Rozdział 8 -Poznanie
Christopher obudził się w kosmicznej bazie. Otworzył oczy i ujrzał śniadanie. Miał zupę mleczną. Założył okulary i po chwili zjadł. Wyszedł z pokoju i spotkał
Arthura.
-Gotowy? -Zapytał król mórz i oceanów. Zaczęli iść.
-Na co?
Zapomniałeś? Na trening! -Zawolał Aquaman, energicznie.
-To fajnie... -Odpowiedział mniej energicznie Chris.
-Coś taki nie zadowolony?
-Ja... nic, po prostu tęsknie za mamą.
-Rozumiem, dlatego my narazie, opiekujemy się tobą, jak i innymi dziećmi.
-Czy będzie więcej osób z mocami?
-Szukamy ich. Masz jeszcze jakieś pytania?
-Czy nasza 5, będzie miała mentorów?
-Niewiem. -Doszli do drzwi z napisem trening. Król je otworzył i ujrzeli salę z ruchomą podłogą, laserami, workami, ringi dla bokserów oraz ciężarki i wiele innych. Poza nimi byli tam jeszcze Duncan z Supermanem. Wonder woman z Anną i Sofia z Oliverem. Dołączyli do nich i stali koło nich.

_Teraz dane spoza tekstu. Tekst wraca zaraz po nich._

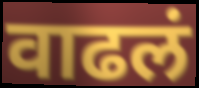
वाढलंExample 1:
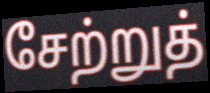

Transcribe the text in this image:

சேற்றுத்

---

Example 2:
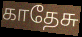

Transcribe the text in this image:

காதேசு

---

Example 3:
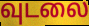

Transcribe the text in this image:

வுடலை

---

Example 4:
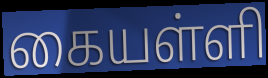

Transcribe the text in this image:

கையள்ளி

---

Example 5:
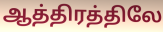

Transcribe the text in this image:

ஆத்திரத்திலே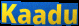
Kaadu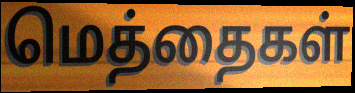
மெத்தைகள்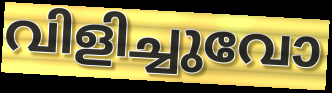
വിളിച്ചുവോ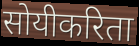
सोयीकरिताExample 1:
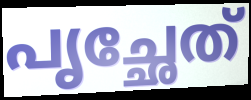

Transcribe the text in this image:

പൃച്ഛേത്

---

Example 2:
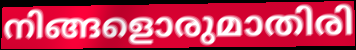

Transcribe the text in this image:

നിങ്ങളൊരുമാതിരി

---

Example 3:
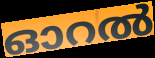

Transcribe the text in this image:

ഓറൽ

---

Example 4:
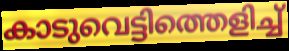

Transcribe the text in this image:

കാടുവെട്ടിത്തെളിച്ച്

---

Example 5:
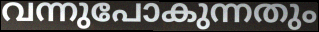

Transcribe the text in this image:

വന്നുപോകുന്നതും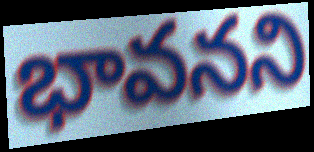
భావనని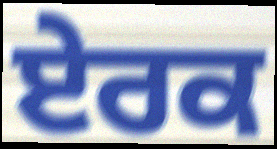
ਏਰਕ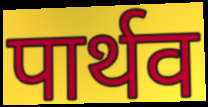
पार्थव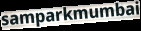
samparkmumbai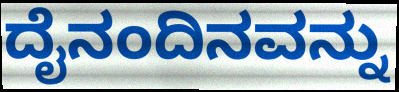
ದೈನಂದಿನವನ್ನು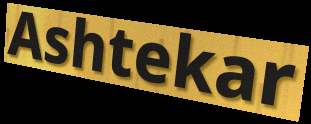
AshtekarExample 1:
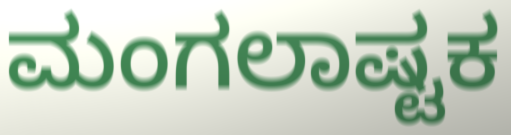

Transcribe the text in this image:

ಮಂಗಲಾಷ್ಟಕ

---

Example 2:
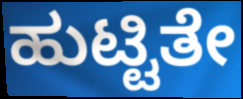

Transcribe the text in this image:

ಹುಟ್ಟಿತೇ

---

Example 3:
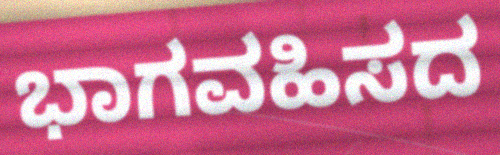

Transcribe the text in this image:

ಭಾಗವಹಿಸದ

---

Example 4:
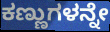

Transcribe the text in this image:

ಕಣ್ಣುಗಳನ್ನೇ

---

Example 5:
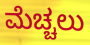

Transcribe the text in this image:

ಮೆಚ್ಚಲುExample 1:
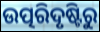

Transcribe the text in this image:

ଉତ୍ପରିଦୃଷ୍ଟିରୁ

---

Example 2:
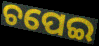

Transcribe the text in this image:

ଚପେଇ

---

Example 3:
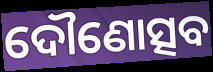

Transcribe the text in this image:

ଦୌଣୋତ୍ସବ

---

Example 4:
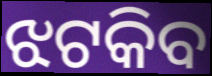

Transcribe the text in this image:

ଝଟକିବ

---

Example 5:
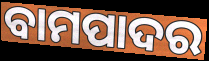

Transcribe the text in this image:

ବାମପାଦର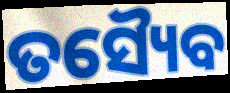
ତସ୍ୟୈବ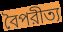
বৈপরীত্য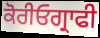
ਕੋਰੀਓਗ੍ਰਾਫੀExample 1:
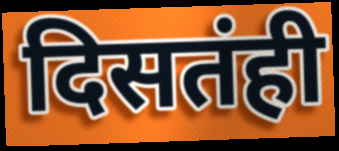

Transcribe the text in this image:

दिसतंही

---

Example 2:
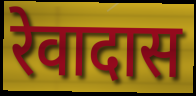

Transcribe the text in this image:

रेवादास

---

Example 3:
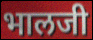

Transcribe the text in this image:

भालजी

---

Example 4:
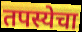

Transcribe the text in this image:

तपस्येचा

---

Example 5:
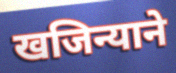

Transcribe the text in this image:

खजिन्याने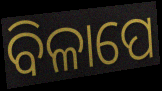
ବିଳାପେ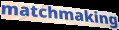
matchmaking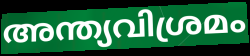
അന്ത്യവിശ്രമം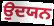
ਉਦਯਨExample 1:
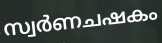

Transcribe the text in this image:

സ്വർണചഷകം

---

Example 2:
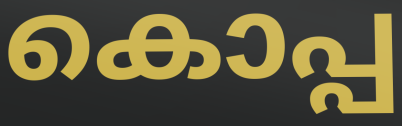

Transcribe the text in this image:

കൊപ്പ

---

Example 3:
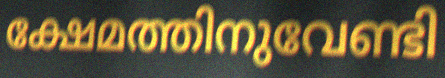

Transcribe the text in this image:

ക്ഷേമത്തിനുവേണ്ടി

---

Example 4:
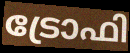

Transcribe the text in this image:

ട്രോഫി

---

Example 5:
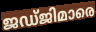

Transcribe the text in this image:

ജഡ്ജിമാരെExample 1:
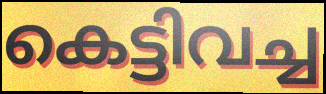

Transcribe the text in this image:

കെട്ടിവച്ച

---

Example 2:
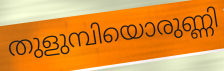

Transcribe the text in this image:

തുളുമ്പിയൊരുണ്ണി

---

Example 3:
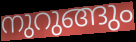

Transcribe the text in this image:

നുറുങ്ങും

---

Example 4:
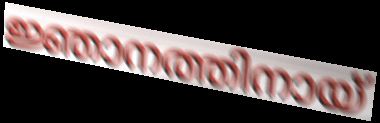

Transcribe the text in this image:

ജ്ഞാനത്തിനായ്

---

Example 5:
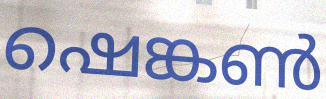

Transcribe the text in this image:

ഷെങ്കൺ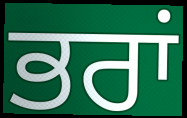
ਭਰਾਂ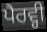
ਪੈਰਵ੍ਹੀ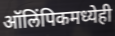
ऑलिंपिकमध्येहीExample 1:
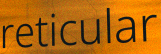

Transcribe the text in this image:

reticular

-To na kogo czekamy? -Zapytała Anna i popatrzyła się na zebranych w sali.
-Na Barrego i Josepha. -Odparł Clark. Po chwili zobaczyli spreentera i latynosa.
-To... witam wszystkich. -Oznajmił Barry.

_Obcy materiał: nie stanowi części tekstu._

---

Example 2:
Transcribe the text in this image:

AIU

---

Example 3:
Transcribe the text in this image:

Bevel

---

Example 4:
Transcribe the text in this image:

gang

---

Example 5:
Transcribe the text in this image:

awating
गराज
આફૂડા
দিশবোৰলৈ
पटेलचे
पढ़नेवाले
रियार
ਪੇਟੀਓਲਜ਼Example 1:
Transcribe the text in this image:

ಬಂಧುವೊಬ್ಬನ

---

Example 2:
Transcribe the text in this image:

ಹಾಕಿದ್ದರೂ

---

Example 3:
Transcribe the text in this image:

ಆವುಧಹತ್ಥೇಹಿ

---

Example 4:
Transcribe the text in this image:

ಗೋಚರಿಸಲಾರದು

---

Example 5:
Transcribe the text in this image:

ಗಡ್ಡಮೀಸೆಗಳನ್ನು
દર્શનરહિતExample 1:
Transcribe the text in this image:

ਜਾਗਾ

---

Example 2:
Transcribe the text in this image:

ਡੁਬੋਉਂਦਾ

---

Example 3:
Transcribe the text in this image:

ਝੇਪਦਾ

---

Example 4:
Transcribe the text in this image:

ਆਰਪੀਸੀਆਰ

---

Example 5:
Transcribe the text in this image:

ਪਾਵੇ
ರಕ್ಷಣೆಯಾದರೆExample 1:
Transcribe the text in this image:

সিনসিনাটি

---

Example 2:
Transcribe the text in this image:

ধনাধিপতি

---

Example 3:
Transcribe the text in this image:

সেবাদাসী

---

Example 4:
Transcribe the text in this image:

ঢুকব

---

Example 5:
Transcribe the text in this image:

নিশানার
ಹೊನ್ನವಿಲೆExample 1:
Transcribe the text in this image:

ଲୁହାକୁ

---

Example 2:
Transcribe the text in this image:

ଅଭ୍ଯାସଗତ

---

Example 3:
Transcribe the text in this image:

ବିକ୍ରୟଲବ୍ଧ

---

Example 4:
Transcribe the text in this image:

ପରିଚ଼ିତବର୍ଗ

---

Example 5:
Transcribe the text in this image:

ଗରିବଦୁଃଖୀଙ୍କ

-Cześć stary. -Odparł Clark.
-To kiedy zaczniemy ćwiczenia? -Zapytał Oliver.
-Od kiedy ty chcesz pracować? -
Zapytała Diana.
-Hej, to oni będą pracować, a ja ich tylko nadzorować. -Odpowiedział Ollie złośliwym tonem.
-Zacznijmy trening! -Zawołał Arthur.